══ Selected extract ══
Seventies Nostalgia

Friday, June 13, 2008

Hedda and Louella

In 1976, Adrian George, the painter and illustrator was so fed up with me going round to the flat he shared with Celia Birtwell and gossiping for free, he encouraged me to write a gossip column on spec. He then took it to Ritz Newspaper's office in David Bailey's house in Primrose Hill, and the editorial team (including Bailey and his wife Marie Helvin) thought it was so bitchy, I was hired on the spot.

Nicholas Haslam was hired at the same time as me for the magazine's second issue, and David Litchfield, Ritz's editorial editor took us both out to lunch at Langan's Brasserie to anoint our hiring. Nicky decided to gossip under the pseudo name 'Paul Parsons', presumably to avoid confusion re: his role as a fashionable interior decorator. He agreed to write about his British aristocratic friends, and I had no option but to write about the flotsam and jetsam which came under the 'cafe society' category.

Nicky and I were rivals - we often attended the same parties - but we were the 'best' of friends. He used to regularly take me out for lunch at restaurants like San Lorenzo's. I think our luncheon dates dried up after he couldn't land an invitation for a showbiz party thrown by Allan Carr, the producer at Burke's club. It was held in Marvin Hamlisch's honour (he had recently composed "A Chorus Line"), and after his televised concert at the Royal Albert Hall, Jeffrey Lane, the then publicist at the London office of Rogers and Cowan did the PR for the party. I'd known Jeffrey since he was the publicity director at Columbia (EMI-Warner) in Wardour Street in the early Seventies. I was the Press Officer for Warner Bros. at the time, and we both worked at opposite ends of the publicity corridor.

When Nicky heard about the party, he immediately called up Rogers & Cowan's office to be told he couldn't come as I was covering the party. According to David Litchfield, Nicky rang him up afterwards and burst into tears at being barred from a party, probably the first and last time in his life as a serious party goer. Immediately afterwards, Nicky befriended Jeffrey and was put on Rogers & Cowan's 'A' guest list for the rest of eternity.

Nicky was the consummate party giver and It was an unsaid agreement that I would write up his parties in my column. I wasn't complaining, as Nicky's parties were the best: he knew 'Everybody Who Was Anybody'. When Andy Warhol and his retinue were in town once, I went along to his party for Andy Warhol at Bubbles Harmsworth's aparmtent in Eaton Square after I had finished interviewing Steve Rubell at the Savoy (Andy, Halston, and a naked man covered in hundred dollar bills had also been present in the room). Nicky sent out the invitations at the last minute, so people whose post didn't arrive punctually thought they hadn't been invited and were hysterical with grief.
═══
▸ **Check your understanding**:
A) From the Seventies Nostalgia post, copy out the stretch from "Nicky was the" through "hysterical with grief." word for word.
B) List every restaurant or club named in the Seventies Nostalgia post.
══ Extracted data ══
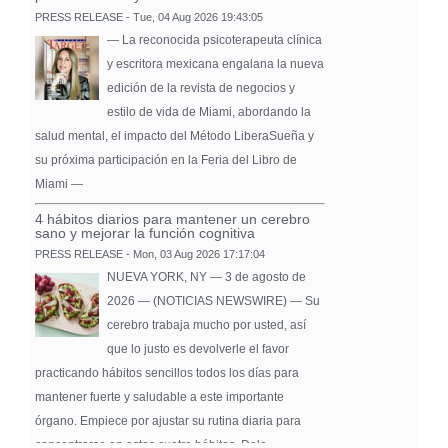
PRESS RELEASE - Tue, 04 Aug 2026 19:43:05
— La reconocida psicoterapeuta clínica
y escritora mexicana engalana la nueva
edición de la revista de negocios y
estilo de vida de Miami, abordando la
salud mental, el impacto del Método LiberaSueña y
su próxima participación en la Feria del Libro de
Miami —
4 hábitos diarios para mantener un cerebro
sano y mejorar la función cognitiva
PRESS RELEASE - Mon, 03 Aug 2026 17:17:04
NUEVA YORK, NY — 3 de agosto de
2026 — (NOTICIAS NEWSWIRE) — Su
cerebro trabaja mucho por usted, así
que lo justo es devolverle el favor
practicando hábitos sencillos todos los días para
mantener fuerte y saludable a este importante
órgano. Empiece por ajustar su rutina diaria para
concentrarse en estos cuatro hábitos. Dele …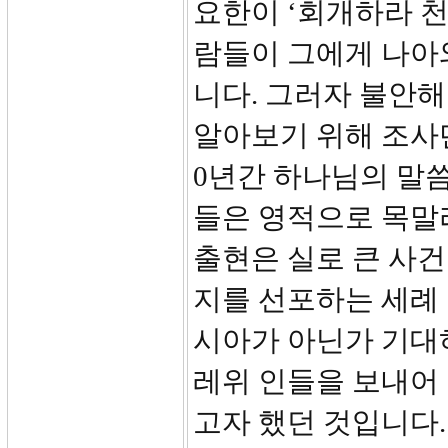
요한이 ‘회개하라 천
람들이 그에게 나아
니다. 그러자 불안
알아보기 위해 조사단
0년간 하나님의 말
들은 영적으로 목말
출현은 실로 큰 사
지를 선포하는 세례 
시아가 아닌가 기대
레위 인들을 보내어
고자 했던 것입니다.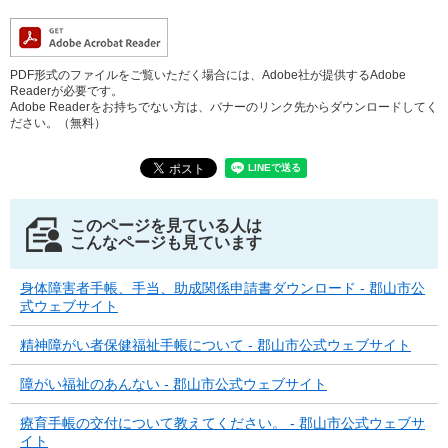
PDF形式のファイルをご覧いただく場合には、Adobe社が提供するAdobe
Readerが必要です。
Adobe Readerをお持ちでない方は、バナーのリンク先からダウンロードしてく
ださい。（無料）
このページを見ている人は
こんなページも見ています
身体障害者手帳、手当、助成関係申請書ダウンロード - 郡山市公
式ウェブサイト
精神障がい者保健福祉手帳について - 郡山市公式ウェブサイト
障がい福祉のあんない - 郡山市公式ウェブサイト
療育手帳の交付について教えてください。 - 郡山市公式ウェブサ
イト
═══
▸ **Results of the exercise**:
A)
Nicky was the consummate party giver and It was an unsaid agreement that I would write up his parties in my column. I wasn't complaining, as Nicky's parties were the best: he knew 'Everybody Who Was Anybody'. When Andy Warhol and his retinue were in town once, I went along to his party for Andy Warhol at Bubbles Harmsworth's aparmtent in Eaton Square after I had finished interviewing Steve Rubell at the Savoy (Andy, Halston, and a naked man covered in hundred dollar bills had also been present in the room). Nicky sent out the invitations at the last minute, so people whose post didn't arrive punctually thought they hadn't been invited and were hysterical with grief.

B)
Langan's Brasserie
San Lorenzo's
Burke's club